Donald Trump is getting support from some unlikely folks on the left.
Big Labor – including the powerful United Auto Workers – have come out in favor of President Trump renegotiating the North American Free Trade Agreement.
In a letter, the UAW voiced their approval for a change in the treaty. They were one of more than 550 groups filing public comments to the U.S. Trade office before Monday’s deadline, The Daily Caller reports.
“Since NAFTA, our trade surplus with Mexico has vanished and hundreds of thousands of U.S. jobs have been lost. Most of these job losses have been in manufacturing,” UAW Legislative Director Josh Nassar said in a letter submitted to the trade representative June 6, according to the Detroit Free Press.
Trump’s “America First” message struck a powerful chord with American workers – including powerful labor unions. Battleground states were no doubt turned on the backs of his commitment to bring back blue-collar manufacturing jobs.

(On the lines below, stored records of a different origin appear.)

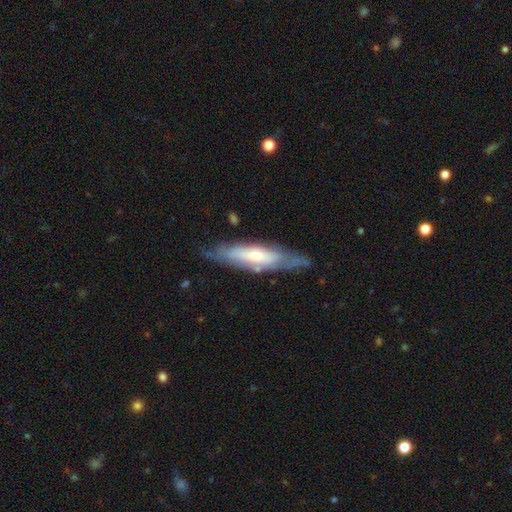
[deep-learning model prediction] smooth_or_featured: featured or disk (p=0.59) [alt: smooth p=0.36]
disk_edge_on: no (p=0.53) [alt: yes p=0.47]
merging: none (p=0.66) [alt: minor disturbance p=0.23]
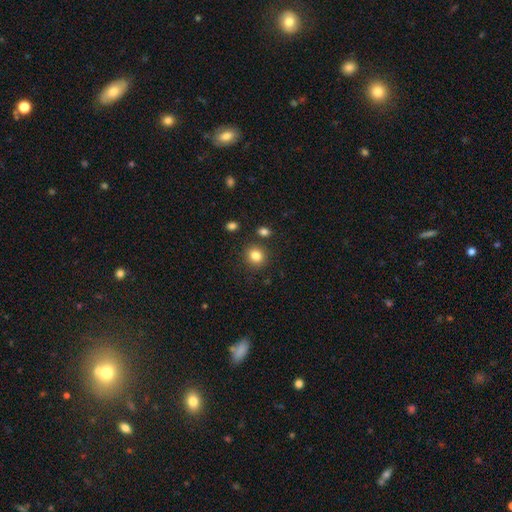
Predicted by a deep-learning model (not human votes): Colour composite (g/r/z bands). It shows a smooth galaxy with no disk features (84%) that is round (79%). Merging: none (84%).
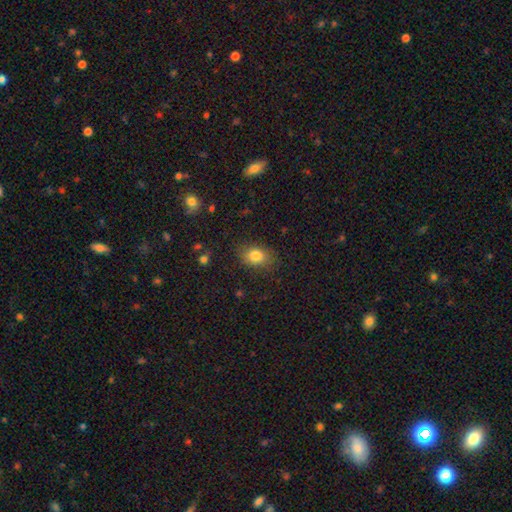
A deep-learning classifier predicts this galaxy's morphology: Smooth or featured? Predicted: smooth (p=0.82). How rounded? Predicted: in between (p=0.69). Merging? Predicted: none (p=0.79).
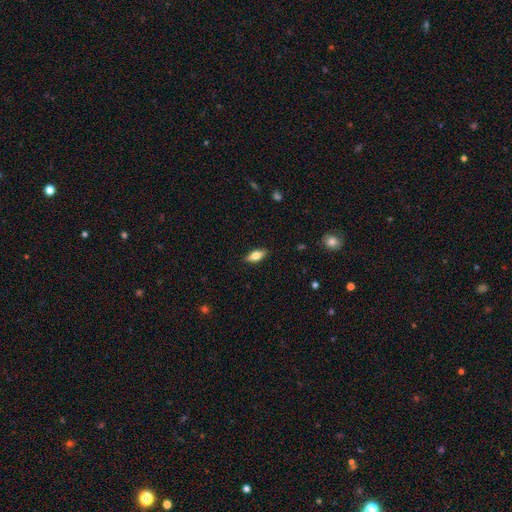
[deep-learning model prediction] Smooth or featured? smooth (69%)
How rounded? in between (79%)
Merging? none (88%)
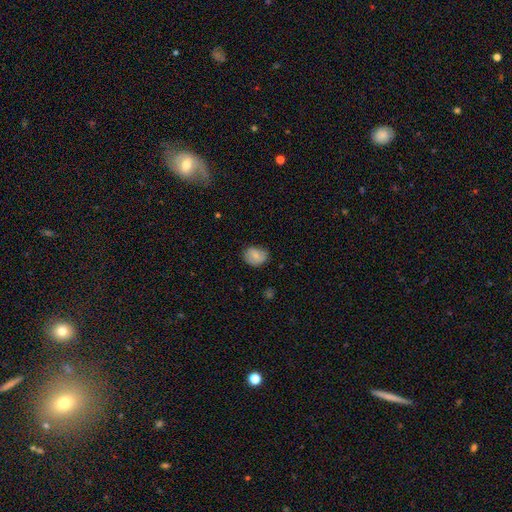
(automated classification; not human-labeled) Smooth or featured: smooth — 75% (featured or disk — 17%)
How rounded: round — 50% (in between — 49%)
Merging: none — 68% (minor disturbance — 25%)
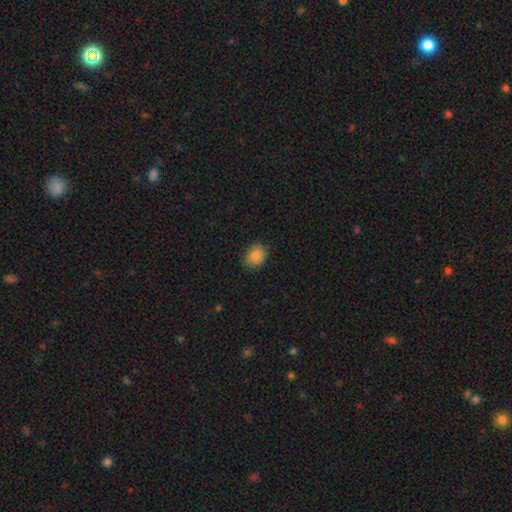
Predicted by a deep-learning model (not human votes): Smooth or featured? smooth (87%)
How rounded? round (56%)
Merging? none (83%)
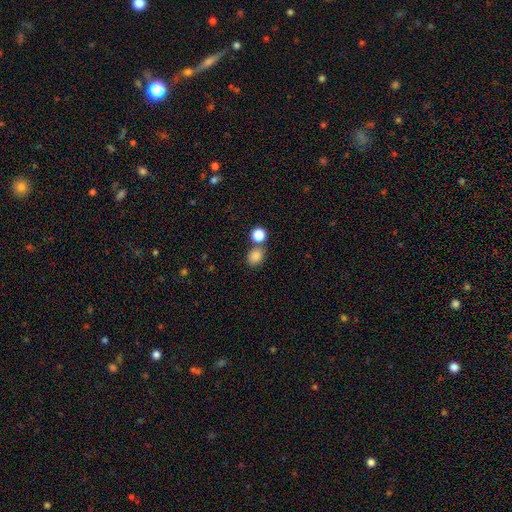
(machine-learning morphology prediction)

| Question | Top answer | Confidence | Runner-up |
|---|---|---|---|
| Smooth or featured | smooth | 84% | star or artifact (11%) |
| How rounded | round | 58% | in between (41%) |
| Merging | none | 62% | merger (24%) |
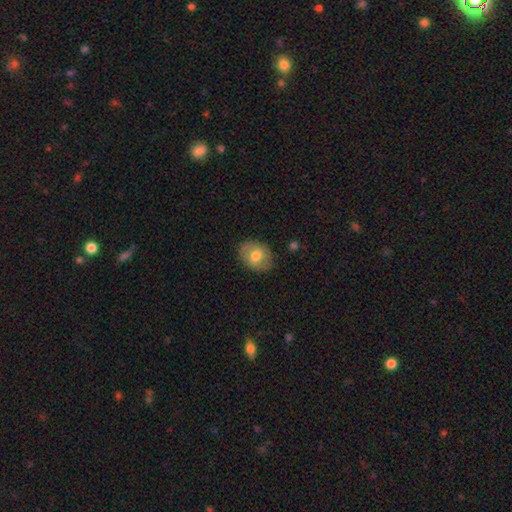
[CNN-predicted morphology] smooth_or_featured: smooth (p=0.69) [alt: featured or disk p=0.24]
how_rounded: in between (p=0.53) [alt: round p=0.46]
merging: none (p=0.83) [alt: minor disturbance p=0.13]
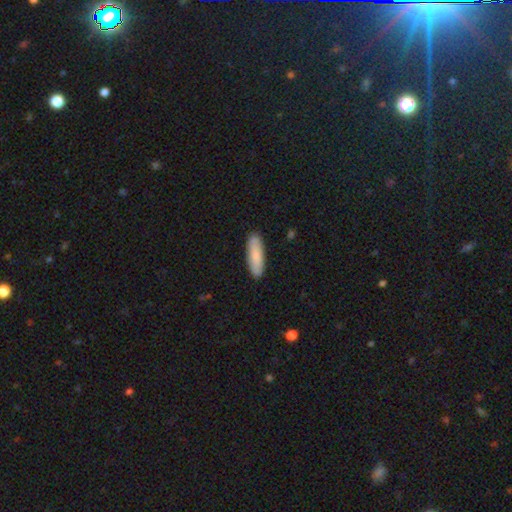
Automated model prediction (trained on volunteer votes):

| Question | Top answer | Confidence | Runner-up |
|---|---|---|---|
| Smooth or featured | smooth | 84% | featured or disk (11%) |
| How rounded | cigar-shaped | 57% | in between (42%) |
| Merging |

Even workers who normally vote Democratic supported Trump, despite union leaders’ full-throated support for Hillary Clinton.
Trump announced last month his intention of renegotiating the two-decade-old treaty.
The leader of the United Auto Workers – Dennis Williams – said shortly after Trump’s victory that he would be willing to work with the administration on overhauling NAFTA.
The AFL-CIO, also on board with the NAFTA re-negotiation, identified six ways they said the treaty could be improved:
- Includes standards, regulation and enforcement designed to protect the average worker.
- Ensures labor and environmental standards are high, clear, and enforced.
- Creates a more transparent system for trade disputes in an effort to protect workers rather than, in the opinion of the AFL-CIO, powerful banks and corporations.
- Adopts more robust “rules of origin,” requiring automotive manufacturers to make a higher percentage of a new vehicle and its parts in the originating country in order to qualify for tariff-free trade.
- Allows the participating countries and municipalities to adopt local-sourcing policies and eliminate a chapter in the trade agreement that bans them.